28/04/2012
Dia 18 de abril deste ano de 2012 faleceu em Torrinha meu cunhado Alcyr Ramos Barbosa, que foi casado com minha única irmã Abigail, também já falecida. Sempre que morre alguém muito próximo da gente, renovam-se em nós as lembranças, a saudade, os escombros de laços familiares e relações humanas que todos temos, E cada um sente a seu modo. E então voltam à mente as coisas boas do passado com o inevitável toque de nostalgia, as cenas de bem conviver como que refletidas nos espelhos estilhaçados da memória. Surgem, então, a velha casa dos pais, e a da doce irmã. Aqui, numa explicita desordem, as cadeiras, os chinelos espalhados, as mesas dos almoços divertidos, as camas improvisadas quando da chegada de São Paulo com Léa e os filhos pequenos, invadindo aquele lar aberto em que se repartiam afetos generosos. Não importava o número de hóspedes, a mesa sempre farta, a Biga (era a Abigail) desdobrando-se para agradar, atendendo a todos com igual paciência e natural carinho. Sim, natural carinho, sem mascaradas sofisticações ou fingimentos. Era pura bondade até mesmo nas horas dos banhos da criançada, muita vez regados a esguichos de água fria, numa farra adoidada. Tudo para encaixar-se na complementação de um dia de folias e passeios alegremente desfrutados nas dobras das liberdades da pequena comunidade interiorana, a nunca tão assaz louvada Torrinha. E o marido da Biga, o cunhado, também paciente, sem nunca demonstrar a mais leve manifestação de desagrado pela invasão de seus espaços com a agitação própria de bandos de sobrinhos ávidos de novidades e de liberdade.

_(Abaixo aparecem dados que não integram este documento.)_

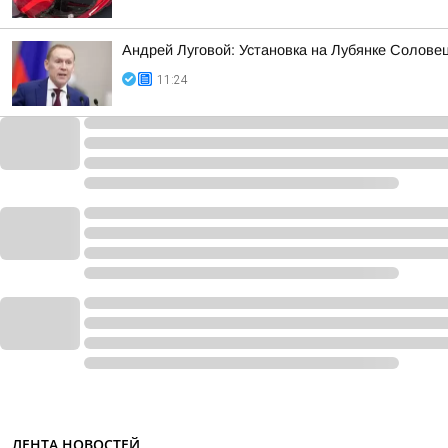
Андрей Луговой: Установка на Лубянке Солов
11:24
ЛЕНТА НОВОСТЕЙ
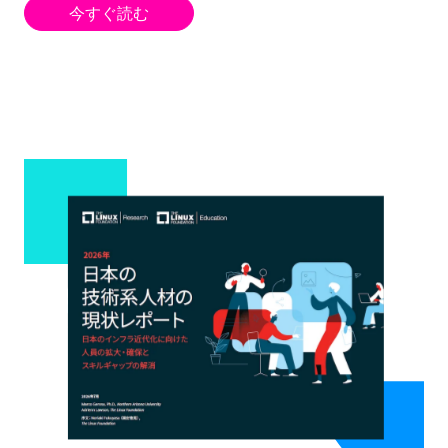
今すぐ読む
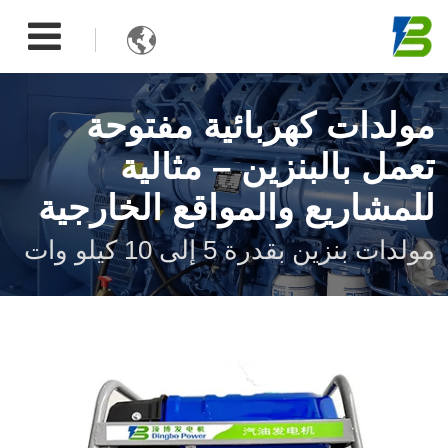

مولدات كهربائية مفتوحة
تعمل بالبنزين – مثالية
للمشاريع والمواقع الخارجية
مولدات بنزين بقدرة 5 إلى 10 كيلو وات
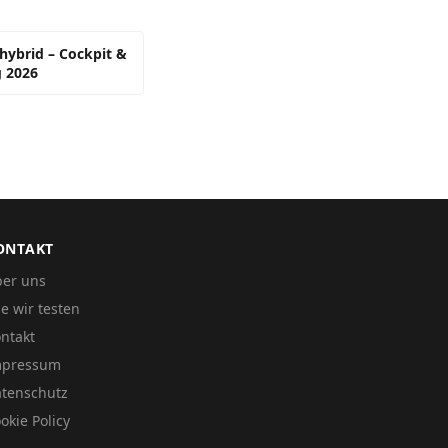
hybrid – Cockpit &
 2026
ONTAKT
er uns
e wir testen
ntakt
mpressum
tenschutz
okie Policy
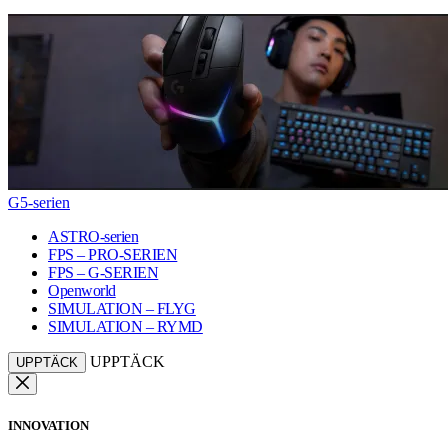
G5-serien
ASTRO-serien
FPS – PRO-SERIEN
FPS – G-SERIEN
Openworld
SIMULATION – FLYG
SIMULATION – RYMD
UPPTÄCK
UPPTÄCK
INNOVATION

As lembranças de agora costumam trazer-nos, e a mim particularmente, uma espécie esgarçada de perdida felicidade e saudade de coisas que se foram, como as implicâncias de meu velho pai, viúvo, morando com eles (Alcyr e Biga) na mesma casa; as rabugices de um então octogenário que não podia alcançar as inovações, até mesmo os atrevimentos da molecada em um tempo tão diferente do dele.
Toma a benção do avô, dizia, exigente, apegado a velhos hábitos familiares de se pedir a benção aos pais, aos avós, aos tios, beijando-lhes a mão, em reverencial respeito.
E, assim, vão naufragando conosco, que por enquanto aqui ficamos, os momentos e os objetos que nos cercavam, os entes queridos que se vão, o banheiro desarrumado, as toalhas de banho molhadas, jogadas pelas camas, na displicência própria da agitação distraída da criançada em permanente estado de incontrolável euforia. É isso tudo e muito mais que sobra desse misterioso relacionamento familiar que ressurge na lembrança, como no rever um filme que a memória fixou e que a morte da pessoa amada traz à tona. Verdadeiros destroços de um passado tão distante e tão de agora como que povoando um sonho que persiste, mesmo depois do despertar.